* **Consegna**: Riscrivi il brano sul consenso informato, tutto quello che va da "Riguardo il principio" fino a "2020, n. 515).", sostituendo "paziente" con "malato".

* **Brano del testo**:

In tal senso:”il consenso informato, inteso quale espressione della consapevole adesione al trattamento sanitario proposto dal medico, si configura quale vero e proprio diritto della persona e trova fondamento nei principi espressi nell’art. 2 Cost., che ne tutela e promuove i diritti fondamentali, e negli artt. 13 e 32 Cost., i quali stabiliscono, rispettivamente, che “la libertà personale è inviolabile”, e che “nessuno può essere obbligato a un determinato trattamento sanitario se non per disposizione di legge” (Corte Cost. 23 dicembre 2008, n. 438).

Riguardo il principio della libera professione della fede religiosa viene ribadito il collegamento del diritto di rifiutare il trattamento sanitario all’art. 19 Cost. in relazione a casi in cui il paziente era Testimone di Geova (Cass. 7 giugno 2017, n. 14158 e 15 maggio 2019, n. 12998, quest’ultima richiamata anche da Cass. 15 gennaio 2020, n. 515).

* **Righe fornite**:
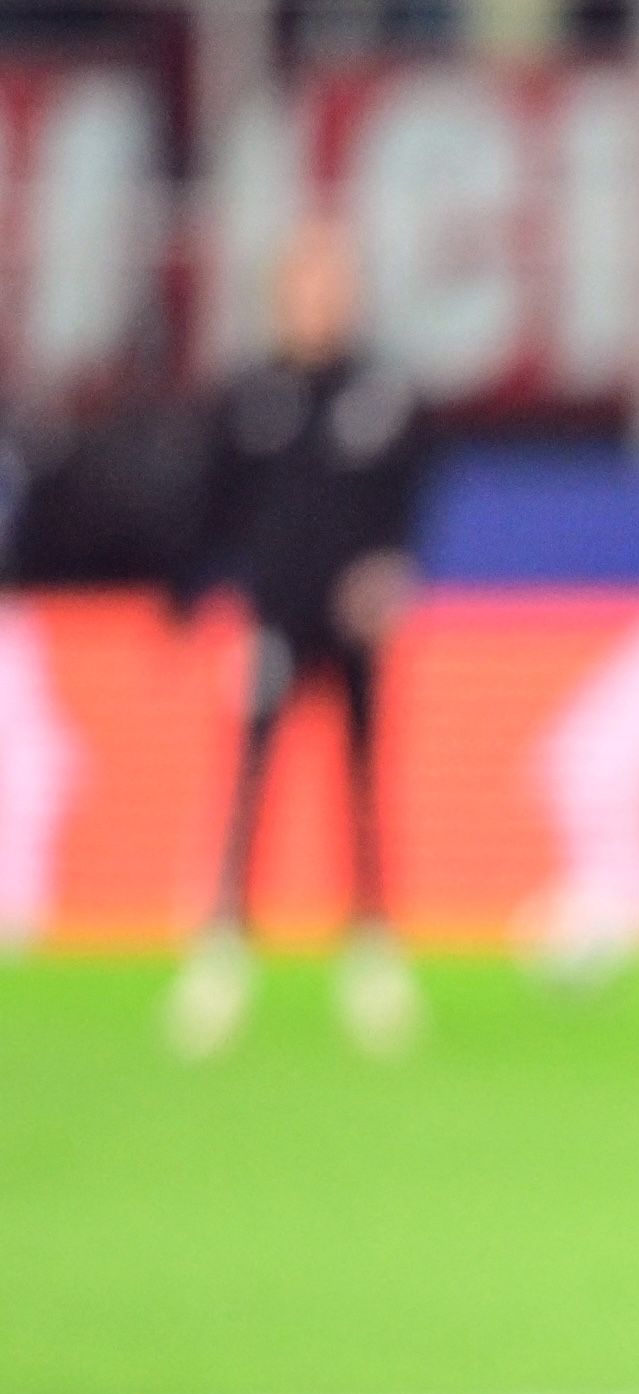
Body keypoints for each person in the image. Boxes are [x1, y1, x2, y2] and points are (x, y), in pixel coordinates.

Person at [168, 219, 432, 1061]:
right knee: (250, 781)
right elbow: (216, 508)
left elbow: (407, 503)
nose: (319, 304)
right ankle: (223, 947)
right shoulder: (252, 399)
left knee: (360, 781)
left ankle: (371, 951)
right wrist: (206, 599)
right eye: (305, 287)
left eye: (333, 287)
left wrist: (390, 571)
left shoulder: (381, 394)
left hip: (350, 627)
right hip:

* **Risposta**:
Riguardo il principio della libera professione della fede religiosa viene ribadito il collegamento del diritto di rifiutare il trattamento sanitario all’art. 19 Cost. in relazione a casi in cui il malato era Testimone di Geova (Cass. 7 giugno 2017, n. 14158 e 15 maggio 2019, n. 12998, quest’ultima richiamata anche da Cass. 15 gennaio 2020, n. 515).